Boekje open over het leven van prins Bernhard
Van de prins geen kwaad. En zeker van Bernhard niet. Dr. Gerard Aalders verbaast zich er honderden pagina’s lang over: hoe kon iemand die zich zo misdroeg, er steeds maar weer mee wegkomen? „Als de doofpot niet had bestaan, zou hij voor Bernhard zijn uitgevonden.”
Prins Bernhard. Nederland haalde hem binnen als een held. De oorlog bezorgde hem een nog sterkere reputatie. Met zijn charme wist hij het volk, de pers en de historici voor zich te winnen.
Aalders probeert al jaren te vertellen wie de echtgenoot van koningin Juliana nu werkelijk was. De historicus ontmaskerde tal van verhalen als verzinsels, beschreef Bernhards „connecties met wapenhandelaren, louche zakenlieden en dubieuze bankiers” en stelde dat de betrokkenheid van de prins bij het Lockheedschandaal groter was dan officieel is vastgesteld.
Maar „het moest er eens van komen”, begint hij zijn nieuwe boek: een samenvattend overzicht, op grond van al het archiefmateriaal dat hij de afgelopen twintig jaar over de prins-gemaal verzamelde. Met –daarin is de historicus glashelder– „de nadruk op de vele grote, maar ook kleinere –zeg maar– ‘misstappen’ die hij tijdens zijn lange leven heeft begaan; een ‘strapatsografie’.”

**Fragmenten uit gegevens**
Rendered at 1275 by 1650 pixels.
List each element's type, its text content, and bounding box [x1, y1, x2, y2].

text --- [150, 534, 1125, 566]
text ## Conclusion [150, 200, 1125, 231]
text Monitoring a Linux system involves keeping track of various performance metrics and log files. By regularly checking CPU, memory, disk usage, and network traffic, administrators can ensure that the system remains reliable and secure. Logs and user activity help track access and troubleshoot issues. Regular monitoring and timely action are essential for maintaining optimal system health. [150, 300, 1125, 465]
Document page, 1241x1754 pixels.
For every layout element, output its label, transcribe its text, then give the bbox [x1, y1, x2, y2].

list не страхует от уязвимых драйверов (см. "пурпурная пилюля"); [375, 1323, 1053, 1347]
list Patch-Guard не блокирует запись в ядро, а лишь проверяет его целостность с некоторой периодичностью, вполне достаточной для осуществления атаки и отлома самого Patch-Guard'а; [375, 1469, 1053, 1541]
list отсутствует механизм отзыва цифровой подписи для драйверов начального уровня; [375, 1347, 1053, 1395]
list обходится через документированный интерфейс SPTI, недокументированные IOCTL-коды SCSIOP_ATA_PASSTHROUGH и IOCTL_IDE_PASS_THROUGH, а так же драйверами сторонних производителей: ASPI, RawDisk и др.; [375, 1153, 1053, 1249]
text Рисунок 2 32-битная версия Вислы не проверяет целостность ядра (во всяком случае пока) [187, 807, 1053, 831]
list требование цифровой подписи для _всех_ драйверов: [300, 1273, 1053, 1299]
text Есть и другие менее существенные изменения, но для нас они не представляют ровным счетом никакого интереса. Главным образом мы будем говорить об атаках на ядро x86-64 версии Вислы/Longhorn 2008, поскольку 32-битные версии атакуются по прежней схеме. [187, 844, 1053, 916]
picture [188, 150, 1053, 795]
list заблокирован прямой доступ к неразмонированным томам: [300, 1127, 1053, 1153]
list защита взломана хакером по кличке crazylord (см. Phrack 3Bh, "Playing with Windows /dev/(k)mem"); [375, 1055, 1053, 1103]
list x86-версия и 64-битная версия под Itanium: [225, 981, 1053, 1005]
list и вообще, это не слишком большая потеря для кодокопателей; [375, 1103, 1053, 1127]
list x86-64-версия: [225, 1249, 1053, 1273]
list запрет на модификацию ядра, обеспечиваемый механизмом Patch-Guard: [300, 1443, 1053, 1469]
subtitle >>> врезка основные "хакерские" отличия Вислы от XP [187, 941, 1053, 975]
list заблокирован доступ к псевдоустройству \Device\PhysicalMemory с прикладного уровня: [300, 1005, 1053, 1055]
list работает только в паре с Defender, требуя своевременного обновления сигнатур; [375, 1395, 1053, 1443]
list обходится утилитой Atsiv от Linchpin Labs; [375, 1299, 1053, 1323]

**Opdrachten**
1. Hoeveel jaar verzamelde Aalders volgens het artikel over prins Bernhard archiefmateriaal over de prins-gemaal?
2. Herhaal alstublieft woordelijk het stuk uit het artikel over prins Bernhard van "Boekje open over" tot en met "zich te winnen.".
3. Ga verder met het artikel over prins Bernhard, te beginnen na de laatste zin.

**Antwoorden**
1. Twintig jaar.

2.
Boekje open over het leven van prins Bernhard
Van de prins geen kwaad. En zeker van Bernhard niet. Dr. Gerard Aalders verbaast zich er honderden pagina’s lang over: hoe kon iemand die zich zo misdroeg, er steeds maar weer mee wegkomen? „Als de doofpot niet had bestaan, zou hij voor Bernhard zijn uitgevonden.”
Prins Bernhard. Nederland haalde hem binnen als een held. De oorlog bezorgde hem een nog sterkere reputatie. Met zijn charme wist hij het volk, de pers en de historici voor zich te winnen.

3.
Van de prins veel kwaad. Niet iedereen zal dat willen lezen.
Charme
De inleiding geeft alvast een uitbundige samenvatting, voor het geval de lezer niet verder komt. Jawel, prins Bernhard was „heel charmant, charismatisch, aardig, attent, begaan, humoristisch en doortastend.” O zeker. Hij was echter vooral ook „inhalig, gierig, zelfzuchtig, egocentrisch en omkoopbaar.” Begaan? Met zichzelf vooral, wil Aalders aantonen.
„Bernhard kende de kracht van zijn charme en besefte ook heel goed welke ‘magie’ er van het koningshuis uitgaat.” En velen vielen voor hem. Dr. J. Waterink (1951) – zijn boek „druipt van amechtige bewondering.” Biograaf Alden Hatch (1962) – zijn boek is volgens Aalders „een aaneenschakeling van fantasieverhalen en leugens.” Dr. L. de Jong (1969) – Bernhards eerlijkheid wordt door hem „hogelijk geroemd, al blijft het raadselachtig op grond waarvan.” De schrijvers van het postume Volkskrantinterview (2004) – „Dat de prins op zijn eigen wijze ‘schoon schip’ wilde maken en daarbij de waarheid geregeld naar zijn hand zette, lijkt de beide journalisten volkomen te zijn ontgaan.” Prof. dr. C. Fasseur (2008) – in diens boek over Bernhards verkerings- en huwelijksjaren 1936-1956 „was de prins als vanouds weer de held van het verhaal.”
Er is volgens Aalders echter weinig positiefs te melden. In een eerder interview met deze krant noemde hij de prins „een doorgewinterde egoïst met weinig oog voor het belang van de Nederlandse staat.”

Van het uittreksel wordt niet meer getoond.